> _To-do item_: Find each row below that contains the word "above" and copy those rows out in full. Case counts.

> _Supplied entries_:
[Start of section]

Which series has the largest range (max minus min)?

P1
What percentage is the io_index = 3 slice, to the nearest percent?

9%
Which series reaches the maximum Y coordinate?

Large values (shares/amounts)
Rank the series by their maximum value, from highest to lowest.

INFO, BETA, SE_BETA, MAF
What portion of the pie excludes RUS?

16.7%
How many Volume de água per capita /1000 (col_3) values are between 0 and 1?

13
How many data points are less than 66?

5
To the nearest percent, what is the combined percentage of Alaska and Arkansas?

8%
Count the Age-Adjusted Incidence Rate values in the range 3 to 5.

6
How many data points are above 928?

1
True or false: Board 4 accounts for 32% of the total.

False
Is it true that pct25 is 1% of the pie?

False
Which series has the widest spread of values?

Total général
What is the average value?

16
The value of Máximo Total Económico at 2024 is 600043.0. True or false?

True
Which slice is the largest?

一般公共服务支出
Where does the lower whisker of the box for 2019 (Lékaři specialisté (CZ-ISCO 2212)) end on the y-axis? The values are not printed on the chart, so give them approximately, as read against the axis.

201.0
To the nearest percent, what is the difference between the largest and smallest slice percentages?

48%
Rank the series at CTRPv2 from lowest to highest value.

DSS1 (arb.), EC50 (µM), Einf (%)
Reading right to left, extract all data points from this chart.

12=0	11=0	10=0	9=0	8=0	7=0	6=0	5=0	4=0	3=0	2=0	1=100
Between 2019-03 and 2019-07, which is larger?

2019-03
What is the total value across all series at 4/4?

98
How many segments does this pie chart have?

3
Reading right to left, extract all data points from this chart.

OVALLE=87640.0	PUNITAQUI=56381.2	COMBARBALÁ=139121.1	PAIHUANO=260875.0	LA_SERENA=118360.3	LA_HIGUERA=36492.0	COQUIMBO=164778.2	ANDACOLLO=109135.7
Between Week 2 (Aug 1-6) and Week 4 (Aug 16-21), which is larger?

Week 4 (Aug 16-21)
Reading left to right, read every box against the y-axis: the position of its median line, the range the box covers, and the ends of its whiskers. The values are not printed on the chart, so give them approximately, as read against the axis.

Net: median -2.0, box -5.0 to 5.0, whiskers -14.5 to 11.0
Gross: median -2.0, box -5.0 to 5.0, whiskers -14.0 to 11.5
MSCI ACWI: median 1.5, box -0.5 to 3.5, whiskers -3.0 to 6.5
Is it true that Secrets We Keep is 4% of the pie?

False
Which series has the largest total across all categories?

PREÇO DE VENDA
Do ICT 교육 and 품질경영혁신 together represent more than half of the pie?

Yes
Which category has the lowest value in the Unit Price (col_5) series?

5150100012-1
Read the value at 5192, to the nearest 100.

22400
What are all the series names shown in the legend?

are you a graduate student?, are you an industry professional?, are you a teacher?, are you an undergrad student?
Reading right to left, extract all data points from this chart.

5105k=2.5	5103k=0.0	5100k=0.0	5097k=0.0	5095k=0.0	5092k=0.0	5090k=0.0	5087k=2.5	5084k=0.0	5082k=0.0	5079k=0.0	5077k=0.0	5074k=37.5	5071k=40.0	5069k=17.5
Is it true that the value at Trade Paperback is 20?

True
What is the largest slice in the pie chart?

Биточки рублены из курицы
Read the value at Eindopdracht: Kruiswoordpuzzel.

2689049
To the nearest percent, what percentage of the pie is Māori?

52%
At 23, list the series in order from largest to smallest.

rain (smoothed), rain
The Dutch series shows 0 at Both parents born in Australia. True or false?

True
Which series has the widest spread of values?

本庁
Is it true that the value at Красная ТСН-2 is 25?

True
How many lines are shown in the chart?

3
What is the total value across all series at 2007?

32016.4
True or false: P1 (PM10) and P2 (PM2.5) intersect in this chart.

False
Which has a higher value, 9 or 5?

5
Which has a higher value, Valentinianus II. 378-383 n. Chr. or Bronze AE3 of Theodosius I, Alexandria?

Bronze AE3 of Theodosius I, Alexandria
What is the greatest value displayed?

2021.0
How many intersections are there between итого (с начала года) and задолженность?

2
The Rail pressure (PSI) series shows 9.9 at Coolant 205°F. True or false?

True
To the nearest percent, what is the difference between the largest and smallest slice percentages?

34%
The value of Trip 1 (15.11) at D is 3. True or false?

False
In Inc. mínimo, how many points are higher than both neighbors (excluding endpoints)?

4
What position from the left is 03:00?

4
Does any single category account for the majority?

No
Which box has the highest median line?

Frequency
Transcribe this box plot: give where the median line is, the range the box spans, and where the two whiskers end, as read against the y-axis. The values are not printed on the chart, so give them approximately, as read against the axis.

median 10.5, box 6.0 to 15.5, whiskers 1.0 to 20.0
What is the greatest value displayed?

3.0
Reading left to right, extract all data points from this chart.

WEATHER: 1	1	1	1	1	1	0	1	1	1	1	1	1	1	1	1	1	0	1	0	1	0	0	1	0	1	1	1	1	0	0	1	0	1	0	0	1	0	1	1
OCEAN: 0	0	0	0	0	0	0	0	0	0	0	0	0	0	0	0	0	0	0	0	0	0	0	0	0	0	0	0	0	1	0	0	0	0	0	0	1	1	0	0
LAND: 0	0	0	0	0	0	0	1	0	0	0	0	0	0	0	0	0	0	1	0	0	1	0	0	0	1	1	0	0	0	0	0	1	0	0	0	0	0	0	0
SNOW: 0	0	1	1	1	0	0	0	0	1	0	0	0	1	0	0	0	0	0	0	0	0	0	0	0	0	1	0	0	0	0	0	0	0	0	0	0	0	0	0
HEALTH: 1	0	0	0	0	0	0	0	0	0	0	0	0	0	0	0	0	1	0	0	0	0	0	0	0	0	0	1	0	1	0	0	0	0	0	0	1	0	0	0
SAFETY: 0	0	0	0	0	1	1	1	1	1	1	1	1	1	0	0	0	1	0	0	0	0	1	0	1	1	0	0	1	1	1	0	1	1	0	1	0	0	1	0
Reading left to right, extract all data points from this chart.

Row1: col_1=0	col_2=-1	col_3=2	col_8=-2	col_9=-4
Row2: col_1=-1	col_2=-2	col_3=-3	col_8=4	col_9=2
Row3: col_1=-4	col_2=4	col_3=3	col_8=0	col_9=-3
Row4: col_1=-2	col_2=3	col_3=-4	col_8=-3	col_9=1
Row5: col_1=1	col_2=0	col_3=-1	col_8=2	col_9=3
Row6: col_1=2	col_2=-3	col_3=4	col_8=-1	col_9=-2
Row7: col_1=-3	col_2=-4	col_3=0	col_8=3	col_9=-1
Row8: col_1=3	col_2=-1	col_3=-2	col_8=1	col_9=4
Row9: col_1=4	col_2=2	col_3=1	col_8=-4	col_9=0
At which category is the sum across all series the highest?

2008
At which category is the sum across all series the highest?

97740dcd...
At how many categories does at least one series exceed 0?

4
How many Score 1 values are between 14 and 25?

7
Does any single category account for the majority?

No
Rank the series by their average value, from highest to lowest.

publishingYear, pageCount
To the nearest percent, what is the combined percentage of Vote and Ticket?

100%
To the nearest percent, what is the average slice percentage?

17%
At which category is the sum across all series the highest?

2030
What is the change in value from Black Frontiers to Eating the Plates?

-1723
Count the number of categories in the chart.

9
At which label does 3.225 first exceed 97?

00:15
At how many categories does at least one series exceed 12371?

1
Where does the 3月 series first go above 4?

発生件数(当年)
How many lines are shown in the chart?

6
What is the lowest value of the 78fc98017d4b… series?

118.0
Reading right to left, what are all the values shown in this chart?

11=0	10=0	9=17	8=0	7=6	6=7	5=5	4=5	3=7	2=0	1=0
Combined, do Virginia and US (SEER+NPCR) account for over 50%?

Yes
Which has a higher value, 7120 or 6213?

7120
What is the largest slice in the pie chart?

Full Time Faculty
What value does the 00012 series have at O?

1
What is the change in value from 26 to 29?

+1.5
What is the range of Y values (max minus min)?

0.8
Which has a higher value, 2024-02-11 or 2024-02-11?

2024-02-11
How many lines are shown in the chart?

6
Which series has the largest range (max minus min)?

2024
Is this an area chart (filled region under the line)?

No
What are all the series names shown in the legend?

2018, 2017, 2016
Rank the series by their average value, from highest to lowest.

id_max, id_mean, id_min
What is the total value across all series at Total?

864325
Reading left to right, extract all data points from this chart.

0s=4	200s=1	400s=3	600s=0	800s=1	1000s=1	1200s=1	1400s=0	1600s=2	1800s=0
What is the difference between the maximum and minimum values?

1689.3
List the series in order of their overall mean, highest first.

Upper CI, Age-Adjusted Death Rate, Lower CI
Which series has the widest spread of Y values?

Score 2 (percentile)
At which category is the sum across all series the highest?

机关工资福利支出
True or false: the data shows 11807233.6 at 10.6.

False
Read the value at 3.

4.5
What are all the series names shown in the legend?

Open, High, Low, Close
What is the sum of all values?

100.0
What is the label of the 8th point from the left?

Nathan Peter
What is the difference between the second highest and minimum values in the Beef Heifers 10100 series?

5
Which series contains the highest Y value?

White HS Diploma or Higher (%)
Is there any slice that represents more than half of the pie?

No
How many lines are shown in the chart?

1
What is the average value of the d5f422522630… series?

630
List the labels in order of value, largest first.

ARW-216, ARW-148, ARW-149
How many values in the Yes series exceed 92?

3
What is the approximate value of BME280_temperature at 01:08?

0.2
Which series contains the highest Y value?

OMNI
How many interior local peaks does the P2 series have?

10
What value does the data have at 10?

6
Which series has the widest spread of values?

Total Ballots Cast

[End of section]

> _Output for this exercise_:
How many data points are above 928?
Where does the 3月 series first go above 4?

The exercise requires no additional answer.